No government in Canada has used back-to-work legislation since 2015, when the Supreme Court of Canada ruled that the right to strike is protected by the Constitution, says Ottawa labour lawyer Paul Champ.
"No one has tried it," he says. "I'm sure government lawyers across the country have looked at it and decided to step away, and I'd be interested to see if New Brunswick thinks somehow that they can get away with it."
The 2015 ruling quashed the Saskatchewan government's attempt to unilaterally decide which unionized workers were essential and then ban them from striking.
"The right to strike is an essential part of a meaningful collective bargaining process in our system of labour relations," it said. "It is an indispensable component of that right."
Champ says that means any government seeking to restrict that right "is going to have an uphill battle to try to justify it."
Another obstacle is timing.
The government swept away one time-gobbling obstacle Monday by cancelling the speech from the throne scheduled for Tuesday.
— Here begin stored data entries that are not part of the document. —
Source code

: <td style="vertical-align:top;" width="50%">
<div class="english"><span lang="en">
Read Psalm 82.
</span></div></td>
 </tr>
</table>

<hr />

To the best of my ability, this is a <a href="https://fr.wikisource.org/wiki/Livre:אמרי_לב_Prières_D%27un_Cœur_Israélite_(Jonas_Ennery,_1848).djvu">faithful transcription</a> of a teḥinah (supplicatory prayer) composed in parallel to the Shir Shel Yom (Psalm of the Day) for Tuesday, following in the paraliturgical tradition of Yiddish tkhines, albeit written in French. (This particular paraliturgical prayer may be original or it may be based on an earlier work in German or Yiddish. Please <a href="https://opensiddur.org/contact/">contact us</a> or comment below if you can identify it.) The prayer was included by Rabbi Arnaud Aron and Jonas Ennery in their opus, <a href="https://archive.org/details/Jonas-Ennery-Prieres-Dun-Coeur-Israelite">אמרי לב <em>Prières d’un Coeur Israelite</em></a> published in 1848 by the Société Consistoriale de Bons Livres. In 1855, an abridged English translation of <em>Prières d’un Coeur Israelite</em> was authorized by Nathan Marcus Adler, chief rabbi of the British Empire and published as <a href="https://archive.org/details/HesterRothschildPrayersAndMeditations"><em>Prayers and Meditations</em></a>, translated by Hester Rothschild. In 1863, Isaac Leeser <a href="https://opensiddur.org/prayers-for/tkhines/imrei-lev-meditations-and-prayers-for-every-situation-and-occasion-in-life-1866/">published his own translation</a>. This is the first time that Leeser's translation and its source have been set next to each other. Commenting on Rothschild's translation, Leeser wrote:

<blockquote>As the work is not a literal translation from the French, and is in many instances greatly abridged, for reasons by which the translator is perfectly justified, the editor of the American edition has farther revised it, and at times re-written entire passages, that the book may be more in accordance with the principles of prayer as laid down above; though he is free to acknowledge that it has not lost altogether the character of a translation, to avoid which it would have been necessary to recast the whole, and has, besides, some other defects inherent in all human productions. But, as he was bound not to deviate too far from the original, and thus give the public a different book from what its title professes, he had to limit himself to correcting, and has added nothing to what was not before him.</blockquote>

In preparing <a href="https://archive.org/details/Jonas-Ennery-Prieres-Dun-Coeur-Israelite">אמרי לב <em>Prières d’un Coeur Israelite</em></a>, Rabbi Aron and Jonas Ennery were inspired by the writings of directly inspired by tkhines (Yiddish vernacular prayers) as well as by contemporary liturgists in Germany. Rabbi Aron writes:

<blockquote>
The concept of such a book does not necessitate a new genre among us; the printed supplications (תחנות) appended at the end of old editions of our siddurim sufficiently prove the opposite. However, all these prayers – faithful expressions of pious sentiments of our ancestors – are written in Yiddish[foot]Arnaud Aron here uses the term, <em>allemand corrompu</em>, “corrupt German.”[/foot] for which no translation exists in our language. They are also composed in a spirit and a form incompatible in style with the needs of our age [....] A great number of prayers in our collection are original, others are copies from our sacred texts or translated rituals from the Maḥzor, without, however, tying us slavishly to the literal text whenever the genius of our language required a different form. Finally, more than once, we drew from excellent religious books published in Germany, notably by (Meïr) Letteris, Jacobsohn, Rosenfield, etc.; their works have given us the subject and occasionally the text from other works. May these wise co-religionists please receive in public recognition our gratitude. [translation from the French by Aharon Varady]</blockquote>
That also means no Official Opposition reply to the speech Thursday, freeing up two days for regular business.
"Not having a throne speech does give us additional flexibility that allows us to move quicker as needed," Higgs said Monday, though he said there would be no bill introduced Tuesday.
Still, any bill must be read and voted on three times and must also go through a committee review.
And under the legislature's rules, each of those four steps must happen on a different sitting day.